:: Required work ::
Find the lines in the listing below that have the word "attı" and give their count, nothing else.

[Data for analysis]

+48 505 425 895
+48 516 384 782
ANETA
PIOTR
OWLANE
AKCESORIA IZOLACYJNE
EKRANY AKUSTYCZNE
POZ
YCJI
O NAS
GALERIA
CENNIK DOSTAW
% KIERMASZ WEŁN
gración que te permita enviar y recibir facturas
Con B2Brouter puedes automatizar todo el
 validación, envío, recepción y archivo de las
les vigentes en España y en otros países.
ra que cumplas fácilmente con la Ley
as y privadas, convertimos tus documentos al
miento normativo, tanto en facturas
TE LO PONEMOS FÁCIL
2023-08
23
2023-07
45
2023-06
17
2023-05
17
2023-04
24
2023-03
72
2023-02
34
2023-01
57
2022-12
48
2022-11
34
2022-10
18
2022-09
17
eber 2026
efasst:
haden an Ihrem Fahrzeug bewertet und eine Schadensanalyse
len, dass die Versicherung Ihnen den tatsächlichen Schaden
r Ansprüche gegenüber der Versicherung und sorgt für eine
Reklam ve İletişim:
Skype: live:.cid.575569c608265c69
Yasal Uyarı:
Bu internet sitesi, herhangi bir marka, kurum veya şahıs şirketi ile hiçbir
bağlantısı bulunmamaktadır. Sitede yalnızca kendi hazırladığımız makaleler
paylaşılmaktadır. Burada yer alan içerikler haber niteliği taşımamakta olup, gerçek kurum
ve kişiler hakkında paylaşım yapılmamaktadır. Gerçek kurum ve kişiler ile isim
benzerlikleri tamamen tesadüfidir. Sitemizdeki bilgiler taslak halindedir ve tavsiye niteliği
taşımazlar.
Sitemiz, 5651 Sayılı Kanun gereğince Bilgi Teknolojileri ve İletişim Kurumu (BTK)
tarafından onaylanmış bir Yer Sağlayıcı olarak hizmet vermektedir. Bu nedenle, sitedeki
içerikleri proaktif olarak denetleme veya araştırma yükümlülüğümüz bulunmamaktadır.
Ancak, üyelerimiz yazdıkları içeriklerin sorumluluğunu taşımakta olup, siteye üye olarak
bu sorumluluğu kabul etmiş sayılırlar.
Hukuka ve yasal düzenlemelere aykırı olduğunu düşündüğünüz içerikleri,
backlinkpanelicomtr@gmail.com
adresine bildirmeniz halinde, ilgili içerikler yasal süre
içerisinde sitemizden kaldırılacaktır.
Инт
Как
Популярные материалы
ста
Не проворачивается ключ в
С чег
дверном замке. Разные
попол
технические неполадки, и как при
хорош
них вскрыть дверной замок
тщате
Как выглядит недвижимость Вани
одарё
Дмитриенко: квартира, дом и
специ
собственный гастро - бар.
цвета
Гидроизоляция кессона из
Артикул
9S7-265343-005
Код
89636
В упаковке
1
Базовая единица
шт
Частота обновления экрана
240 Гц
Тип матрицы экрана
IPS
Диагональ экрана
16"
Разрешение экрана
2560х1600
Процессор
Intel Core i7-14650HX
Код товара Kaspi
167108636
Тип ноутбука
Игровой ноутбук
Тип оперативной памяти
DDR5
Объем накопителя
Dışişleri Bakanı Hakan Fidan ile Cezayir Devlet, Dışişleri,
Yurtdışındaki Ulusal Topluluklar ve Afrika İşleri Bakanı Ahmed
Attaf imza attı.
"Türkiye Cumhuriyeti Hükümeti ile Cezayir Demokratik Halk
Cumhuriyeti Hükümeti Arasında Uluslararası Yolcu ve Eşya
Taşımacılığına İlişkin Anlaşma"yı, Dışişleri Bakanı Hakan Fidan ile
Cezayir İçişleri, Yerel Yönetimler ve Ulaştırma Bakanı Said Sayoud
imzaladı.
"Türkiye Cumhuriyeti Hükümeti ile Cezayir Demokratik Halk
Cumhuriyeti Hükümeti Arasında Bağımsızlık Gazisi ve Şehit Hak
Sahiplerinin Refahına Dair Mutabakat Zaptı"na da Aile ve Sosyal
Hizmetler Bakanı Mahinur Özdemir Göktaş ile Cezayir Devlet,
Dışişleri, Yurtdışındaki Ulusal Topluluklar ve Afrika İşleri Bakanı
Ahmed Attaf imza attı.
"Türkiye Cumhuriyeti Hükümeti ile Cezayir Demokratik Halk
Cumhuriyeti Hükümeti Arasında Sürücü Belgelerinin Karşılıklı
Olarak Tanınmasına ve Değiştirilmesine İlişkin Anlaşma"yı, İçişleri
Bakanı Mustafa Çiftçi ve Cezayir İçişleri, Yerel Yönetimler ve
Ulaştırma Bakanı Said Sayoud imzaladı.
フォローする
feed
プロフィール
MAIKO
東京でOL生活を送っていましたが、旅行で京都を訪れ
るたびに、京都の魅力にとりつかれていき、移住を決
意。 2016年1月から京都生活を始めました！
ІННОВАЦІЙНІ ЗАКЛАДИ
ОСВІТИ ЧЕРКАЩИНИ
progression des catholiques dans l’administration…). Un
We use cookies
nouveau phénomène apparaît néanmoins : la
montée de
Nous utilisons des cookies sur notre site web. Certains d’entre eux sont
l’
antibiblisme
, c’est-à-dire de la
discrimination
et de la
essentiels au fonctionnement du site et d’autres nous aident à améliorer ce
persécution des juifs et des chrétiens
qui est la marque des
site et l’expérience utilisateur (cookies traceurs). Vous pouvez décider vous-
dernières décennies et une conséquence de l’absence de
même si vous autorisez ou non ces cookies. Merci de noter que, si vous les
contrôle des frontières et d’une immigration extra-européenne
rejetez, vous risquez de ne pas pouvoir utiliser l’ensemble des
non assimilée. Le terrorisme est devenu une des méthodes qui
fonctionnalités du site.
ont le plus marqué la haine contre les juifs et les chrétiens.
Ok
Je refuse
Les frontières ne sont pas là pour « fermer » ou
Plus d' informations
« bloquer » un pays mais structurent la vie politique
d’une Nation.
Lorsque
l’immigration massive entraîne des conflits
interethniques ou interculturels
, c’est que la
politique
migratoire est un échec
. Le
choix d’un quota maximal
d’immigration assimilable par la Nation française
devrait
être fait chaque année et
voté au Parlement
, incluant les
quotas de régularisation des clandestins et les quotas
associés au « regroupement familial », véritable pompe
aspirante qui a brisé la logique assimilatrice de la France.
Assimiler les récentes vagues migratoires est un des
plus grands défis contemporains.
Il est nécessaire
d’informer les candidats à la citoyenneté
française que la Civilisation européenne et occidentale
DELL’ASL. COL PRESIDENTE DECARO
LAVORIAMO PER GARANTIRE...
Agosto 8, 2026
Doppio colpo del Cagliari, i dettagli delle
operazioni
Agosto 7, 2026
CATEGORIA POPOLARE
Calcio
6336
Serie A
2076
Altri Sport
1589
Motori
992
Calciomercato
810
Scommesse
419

[/Data for analysis]

:: Answer for this exercise ::
2